Is it possible to develop fast, safe, streaming regex HTML minification?

I know, one should never parse HTML with regex. And parsing is the only way to get really effective HTML minification.

But what if I'm not that worried about perfection? I just want to get a reasonable amount of whitespace out of my HTML.

And instead of applying a regex to a massive file, I want to apply it to a stream of chunks of the file.

My current solution is simply this:

(?<=>)\s+(?=<)

That finds any places where there are more than one space between open and close HTML tags, e.g. > <. I replace any matches with " " (a single space).

My questions are

Is this safe? i.e. is there anything in typical HTML that this might break?
Can I get better performance (speed and/or more matches) without sacrificing safety?

(P.S.: I've applied this to a file that was ~500kb. It went to 350kb.
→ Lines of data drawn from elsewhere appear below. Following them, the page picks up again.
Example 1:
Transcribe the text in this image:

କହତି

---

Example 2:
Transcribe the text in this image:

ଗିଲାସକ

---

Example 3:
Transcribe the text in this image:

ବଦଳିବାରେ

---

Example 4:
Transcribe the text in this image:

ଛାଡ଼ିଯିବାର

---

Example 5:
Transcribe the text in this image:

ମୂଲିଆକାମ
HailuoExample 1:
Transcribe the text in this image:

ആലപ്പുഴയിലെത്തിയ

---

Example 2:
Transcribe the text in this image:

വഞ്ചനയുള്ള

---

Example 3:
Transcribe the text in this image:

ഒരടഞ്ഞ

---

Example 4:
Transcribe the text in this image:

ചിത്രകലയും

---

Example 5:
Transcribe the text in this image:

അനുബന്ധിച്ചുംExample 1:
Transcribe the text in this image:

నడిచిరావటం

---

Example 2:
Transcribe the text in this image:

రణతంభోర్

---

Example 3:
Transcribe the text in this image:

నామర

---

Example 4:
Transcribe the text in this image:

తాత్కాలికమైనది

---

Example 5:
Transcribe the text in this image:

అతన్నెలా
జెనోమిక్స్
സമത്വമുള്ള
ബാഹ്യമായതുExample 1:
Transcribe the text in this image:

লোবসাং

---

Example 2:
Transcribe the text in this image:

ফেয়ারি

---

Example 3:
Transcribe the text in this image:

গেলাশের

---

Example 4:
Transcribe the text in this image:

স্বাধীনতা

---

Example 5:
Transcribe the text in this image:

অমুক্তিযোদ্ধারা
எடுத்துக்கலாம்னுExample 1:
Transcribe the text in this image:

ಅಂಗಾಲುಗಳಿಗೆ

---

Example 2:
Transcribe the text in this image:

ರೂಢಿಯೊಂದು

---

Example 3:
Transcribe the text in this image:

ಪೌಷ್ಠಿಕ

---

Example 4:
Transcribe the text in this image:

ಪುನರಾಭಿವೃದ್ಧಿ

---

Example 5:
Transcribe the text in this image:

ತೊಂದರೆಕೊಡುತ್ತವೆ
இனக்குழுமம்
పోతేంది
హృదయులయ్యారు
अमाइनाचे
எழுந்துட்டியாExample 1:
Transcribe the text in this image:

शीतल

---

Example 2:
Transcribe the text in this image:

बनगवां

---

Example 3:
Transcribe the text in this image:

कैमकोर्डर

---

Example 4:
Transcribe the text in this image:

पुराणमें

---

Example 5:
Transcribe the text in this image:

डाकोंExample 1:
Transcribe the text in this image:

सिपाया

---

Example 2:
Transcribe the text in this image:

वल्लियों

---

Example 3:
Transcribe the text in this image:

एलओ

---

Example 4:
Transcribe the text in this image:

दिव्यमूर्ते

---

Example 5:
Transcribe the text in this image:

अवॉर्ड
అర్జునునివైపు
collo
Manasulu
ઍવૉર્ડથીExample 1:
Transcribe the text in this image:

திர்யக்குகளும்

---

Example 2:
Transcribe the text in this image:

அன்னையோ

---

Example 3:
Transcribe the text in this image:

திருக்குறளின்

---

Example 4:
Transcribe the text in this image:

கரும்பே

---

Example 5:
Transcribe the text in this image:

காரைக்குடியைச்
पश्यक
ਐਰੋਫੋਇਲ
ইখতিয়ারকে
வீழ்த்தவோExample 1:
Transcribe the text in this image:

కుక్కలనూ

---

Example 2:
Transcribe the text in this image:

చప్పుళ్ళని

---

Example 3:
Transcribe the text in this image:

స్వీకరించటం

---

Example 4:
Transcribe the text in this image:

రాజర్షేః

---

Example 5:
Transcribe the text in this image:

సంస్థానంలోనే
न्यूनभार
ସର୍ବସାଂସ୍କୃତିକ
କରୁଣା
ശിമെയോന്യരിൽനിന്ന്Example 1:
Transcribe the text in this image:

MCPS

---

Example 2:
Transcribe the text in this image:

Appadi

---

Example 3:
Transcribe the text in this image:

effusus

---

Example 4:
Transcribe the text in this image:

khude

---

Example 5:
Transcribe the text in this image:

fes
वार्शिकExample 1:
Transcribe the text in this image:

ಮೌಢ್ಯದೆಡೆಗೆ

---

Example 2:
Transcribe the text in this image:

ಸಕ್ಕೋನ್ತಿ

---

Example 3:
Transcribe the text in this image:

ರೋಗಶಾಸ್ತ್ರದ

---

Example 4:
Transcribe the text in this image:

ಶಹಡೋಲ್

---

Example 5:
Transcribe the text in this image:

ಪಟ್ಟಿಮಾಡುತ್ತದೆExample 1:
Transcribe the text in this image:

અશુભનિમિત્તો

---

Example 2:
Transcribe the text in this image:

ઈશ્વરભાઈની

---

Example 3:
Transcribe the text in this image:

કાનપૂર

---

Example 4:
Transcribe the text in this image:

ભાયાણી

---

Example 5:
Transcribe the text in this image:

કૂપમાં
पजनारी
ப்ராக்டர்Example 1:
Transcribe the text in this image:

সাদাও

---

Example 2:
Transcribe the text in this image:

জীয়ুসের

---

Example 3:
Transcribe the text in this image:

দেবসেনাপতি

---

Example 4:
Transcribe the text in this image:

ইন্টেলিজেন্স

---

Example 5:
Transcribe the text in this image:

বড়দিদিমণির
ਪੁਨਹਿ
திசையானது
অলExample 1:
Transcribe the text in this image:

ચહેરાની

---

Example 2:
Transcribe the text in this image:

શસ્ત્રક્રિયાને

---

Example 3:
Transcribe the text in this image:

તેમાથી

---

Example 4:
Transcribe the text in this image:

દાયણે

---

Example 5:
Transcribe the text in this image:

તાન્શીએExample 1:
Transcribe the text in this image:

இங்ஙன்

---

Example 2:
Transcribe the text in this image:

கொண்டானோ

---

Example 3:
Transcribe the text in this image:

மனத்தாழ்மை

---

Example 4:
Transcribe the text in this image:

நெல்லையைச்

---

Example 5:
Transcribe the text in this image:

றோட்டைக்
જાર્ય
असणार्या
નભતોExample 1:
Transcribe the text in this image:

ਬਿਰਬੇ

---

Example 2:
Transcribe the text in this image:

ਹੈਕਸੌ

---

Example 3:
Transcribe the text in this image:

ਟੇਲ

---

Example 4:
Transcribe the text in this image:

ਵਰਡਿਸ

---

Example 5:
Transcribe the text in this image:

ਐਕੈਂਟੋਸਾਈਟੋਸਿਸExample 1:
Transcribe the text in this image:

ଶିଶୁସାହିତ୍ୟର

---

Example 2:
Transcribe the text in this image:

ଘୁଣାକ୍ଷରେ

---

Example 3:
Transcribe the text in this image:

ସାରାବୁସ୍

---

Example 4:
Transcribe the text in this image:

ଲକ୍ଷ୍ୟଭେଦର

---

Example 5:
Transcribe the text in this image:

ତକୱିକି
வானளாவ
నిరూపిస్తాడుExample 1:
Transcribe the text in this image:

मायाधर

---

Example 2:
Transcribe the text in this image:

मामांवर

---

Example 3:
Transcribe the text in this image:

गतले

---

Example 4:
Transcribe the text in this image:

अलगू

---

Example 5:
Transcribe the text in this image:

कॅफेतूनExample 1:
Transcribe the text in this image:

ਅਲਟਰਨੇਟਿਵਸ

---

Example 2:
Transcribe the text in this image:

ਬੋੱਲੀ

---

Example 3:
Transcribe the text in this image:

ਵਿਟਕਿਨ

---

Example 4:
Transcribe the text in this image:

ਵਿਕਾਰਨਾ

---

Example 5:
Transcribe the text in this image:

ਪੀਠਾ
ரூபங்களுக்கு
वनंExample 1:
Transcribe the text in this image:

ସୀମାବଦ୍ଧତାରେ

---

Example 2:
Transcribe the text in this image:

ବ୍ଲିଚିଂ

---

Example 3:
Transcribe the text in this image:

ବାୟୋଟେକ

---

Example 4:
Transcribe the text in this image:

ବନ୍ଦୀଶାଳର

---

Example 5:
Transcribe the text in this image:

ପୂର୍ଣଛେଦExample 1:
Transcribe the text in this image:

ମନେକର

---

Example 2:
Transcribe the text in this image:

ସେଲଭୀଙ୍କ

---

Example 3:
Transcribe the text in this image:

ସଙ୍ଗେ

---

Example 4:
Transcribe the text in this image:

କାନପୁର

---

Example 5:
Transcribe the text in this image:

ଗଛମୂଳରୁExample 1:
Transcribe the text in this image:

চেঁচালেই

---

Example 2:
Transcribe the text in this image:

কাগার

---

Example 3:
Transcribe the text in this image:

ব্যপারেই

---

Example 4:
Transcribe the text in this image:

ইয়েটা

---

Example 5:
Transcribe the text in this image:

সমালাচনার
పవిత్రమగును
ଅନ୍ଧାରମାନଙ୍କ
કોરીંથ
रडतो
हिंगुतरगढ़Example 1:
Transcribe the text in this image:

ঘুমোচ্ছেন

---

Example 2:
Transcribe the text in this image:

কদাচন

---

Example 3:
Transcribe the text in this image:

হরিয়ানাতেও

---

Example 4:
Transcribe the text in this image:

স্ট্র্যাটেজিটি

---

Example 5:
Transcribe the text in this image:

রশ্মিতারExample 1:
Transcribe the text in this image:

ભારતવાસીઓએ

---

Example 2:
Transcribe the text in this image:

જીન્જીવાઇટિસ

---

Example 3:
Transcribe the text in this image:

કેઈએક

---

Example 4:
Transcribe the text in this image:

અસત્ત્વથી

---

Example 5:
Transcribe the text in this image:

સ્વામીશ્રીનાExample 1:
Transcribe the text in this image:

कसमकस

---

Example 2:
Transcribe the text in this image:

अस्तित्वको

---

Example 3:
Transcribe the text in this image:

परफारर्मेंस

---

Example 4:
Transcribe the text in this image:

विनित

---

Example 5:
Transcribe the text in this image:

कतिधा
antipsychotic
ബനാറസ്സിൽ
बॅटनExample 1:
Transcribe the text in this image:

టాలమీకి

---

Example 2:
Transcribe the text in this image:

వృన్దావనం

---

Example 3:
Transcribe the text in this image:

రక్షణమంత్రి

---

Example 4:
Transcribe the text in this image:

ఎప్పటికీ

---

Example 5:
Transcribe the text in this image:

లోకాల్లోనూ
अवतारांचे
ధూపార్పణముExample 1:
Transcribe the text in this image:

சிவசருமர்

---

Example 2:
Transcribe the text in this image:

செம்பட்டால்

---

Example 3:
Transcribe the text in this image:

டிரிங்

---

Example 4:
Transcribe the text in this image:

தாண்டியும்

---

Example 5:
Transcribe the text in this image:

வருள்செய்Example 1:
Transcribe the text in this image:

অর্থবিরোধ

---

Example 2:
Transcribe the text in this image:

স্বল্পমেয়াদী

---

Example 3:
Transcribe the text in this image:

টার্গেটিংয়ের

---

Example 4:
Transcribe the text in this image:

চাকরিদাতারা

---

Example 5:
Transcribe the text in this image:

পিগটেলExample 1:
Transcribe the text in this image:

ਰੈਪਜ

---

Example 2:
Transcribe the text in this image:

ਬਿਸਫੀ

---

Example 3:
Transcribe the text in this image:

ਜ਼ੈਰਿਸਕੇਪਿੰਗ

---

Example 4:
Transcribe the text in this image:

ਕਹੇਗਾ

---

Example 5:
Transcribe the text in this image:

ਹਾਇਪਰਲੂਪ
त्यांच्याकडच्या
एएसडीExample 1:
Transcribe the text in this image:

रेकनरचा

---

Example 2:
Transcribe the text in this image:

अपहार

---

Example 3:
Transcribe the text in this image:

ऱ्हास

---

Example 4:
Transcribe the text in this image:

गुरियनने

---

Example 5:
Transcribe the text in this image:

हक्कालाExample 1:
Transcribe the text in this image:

Using an external minifier took it to 340kb. I'm pretty happy with the 150kb savings and not too worried about the extra 10kb.)

Solution

It depends. Consider this HTML snippet:

<div> 
    <p>Some paragraph here</p>
    <div data-rel="some data > < here"> 
        <p>some subparagraph here</p>
    </div>
</div>

Here your expression matches the > < inside some potentially important data attribute as well (see a demo here) - this might or might not break your code (ad 1.)

Concerning your second question (ad 2.), matching is usually faster then lookarounds, so you could as well write:

>\s+<

And replace this with

><

See the reduction in steps compared to your first expression here (259 vs 28 steps, a reduction by ~90 percent).